Хотя состоявшуюся встречу нельзя считать прорывом с точки зрения организации переговорного процесса между Африканским национальным конгрессом и правительством, она все же имела определенный смысл. Питер Бота давно говорил о необходимости перейти Рубикон, но он никогда сам не двигался в этом направлении до утра 5 июля 1989 года. Как я понимал, теперь пути назад не было.
Чуть больше месяца спустя, в августе 1989 года, Питер Бота выступил по национальному телевидению и объявил о своей отставке с поста президента страны. В странно бессвязной прощальной речи он обвинил членов кабинета министров в зло употреблении доверием, в игнорировании его указаний и в том, что они играют на руку Африканскому национальному конгрессу. На следующий день Фредерик де Клерк был приведен к присяге в качестве исполняющего обязанности президента и подтвердил свою приверженность реформам и переменам в стране.
Для нас Фредерик де Клерк являлся загадкой.
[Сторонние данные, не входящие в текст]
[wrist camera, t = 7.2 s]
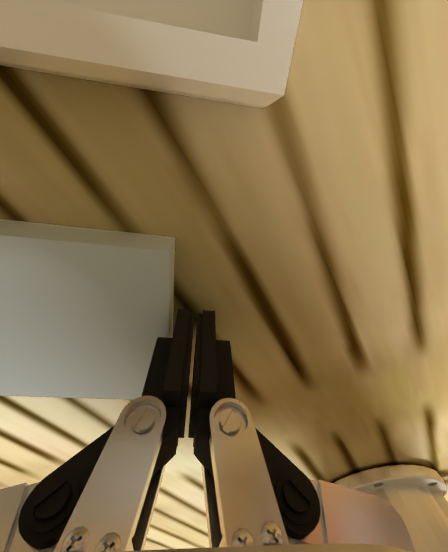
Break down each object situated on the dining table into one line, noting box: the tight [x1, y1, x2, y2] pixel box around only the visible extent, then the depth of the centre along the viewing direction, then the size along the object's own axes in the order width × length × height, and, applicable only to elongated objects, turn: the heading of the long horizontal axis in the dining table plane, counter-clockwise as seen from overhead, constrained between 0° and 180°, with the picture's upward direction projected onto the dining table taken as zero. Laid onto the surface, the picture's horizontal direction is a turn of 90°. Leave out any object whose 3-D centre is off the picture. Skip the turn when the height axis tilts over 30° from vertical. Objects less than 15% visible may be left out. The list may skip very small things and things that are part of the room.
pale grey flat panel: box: [0, 219, 175, 400], centre depth 11 cm, size 12×9×2 cm
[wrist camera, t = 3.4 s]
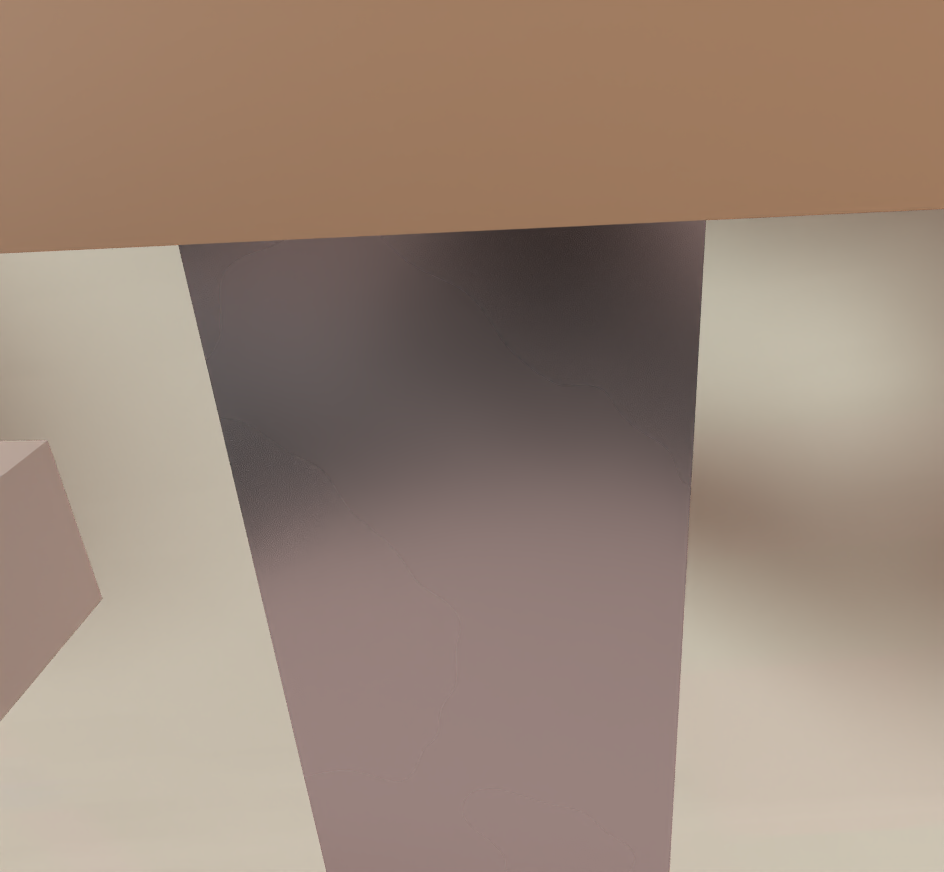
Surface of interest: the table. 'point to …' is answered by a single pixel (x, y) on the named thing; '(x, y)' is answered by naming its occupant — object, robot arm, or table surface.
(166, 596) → the table surface
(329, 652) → the shaft
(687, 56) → the block
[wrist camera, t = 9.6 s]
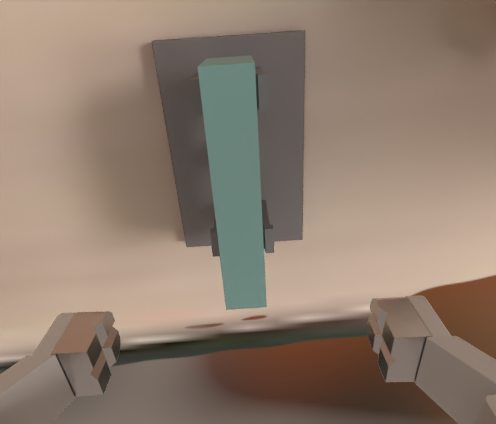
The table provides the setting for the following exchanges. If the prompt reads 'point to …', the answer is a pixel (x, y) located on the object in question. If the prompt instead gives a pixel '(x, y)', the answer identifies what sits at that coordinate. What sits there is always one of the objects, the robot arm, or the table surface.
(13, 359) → the table surface
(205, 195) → the display stand
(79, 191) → the table surface
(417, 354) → the robot arm
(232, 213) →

Когда он стал председателем Национальной партии, он казался квинтэссенцией партийного лидера, не больше и не меньше. В его прошлом не было ни малейшего намека на возможную склонность к реформам. В свою бытность министром образования он делал все возможное, чтобы не допустить чернокожих африканцев в университеты, предназначенные для белых студентов. Когда он возглавил Национальную партию, я начал следить за его деятельностью очень внимательно. Я читал все его речи, слушал его выступления – и начал понимать, что он разительно отличался от своего предшественника. Его следовало считать не идеологом, а прагматиком, который считал перемены в стране необходимыми и неизбежными. В тот день, когда он был приведен к присяге в качестве президента, я написал ему письмо с просьбой о нашей встрече.
В своей инаугурационной речи Фредерик де Клерк заявил, что его правительство привержено делу мира и что оно готово вести переговоры с любой другой организацией, также приверженной ему. Он подтвердил свои слова сразу же после своей инаугурации, продемонстрировав новую позицию в отношении Кейптаунского марша мира, запланированного в знак протеста против жестоких действий полиции. Его должны были возглавить архиепископ Десмонд Туту и преподобный Аллан Босак. При президенте Питере Боте это мероприятие было бы запрещено, участники шествия нарушили бы этот запрет, и это привело бы к новому всплеску насилия. Однако новый президент выполнил свое обещание смягчить ограничения на политические мероприятия и разрешил проведение марша, обратившись с единственной просьбой, чтобы шествие носило мирный характер. У руля власти в стране теперь находился новый руководитель.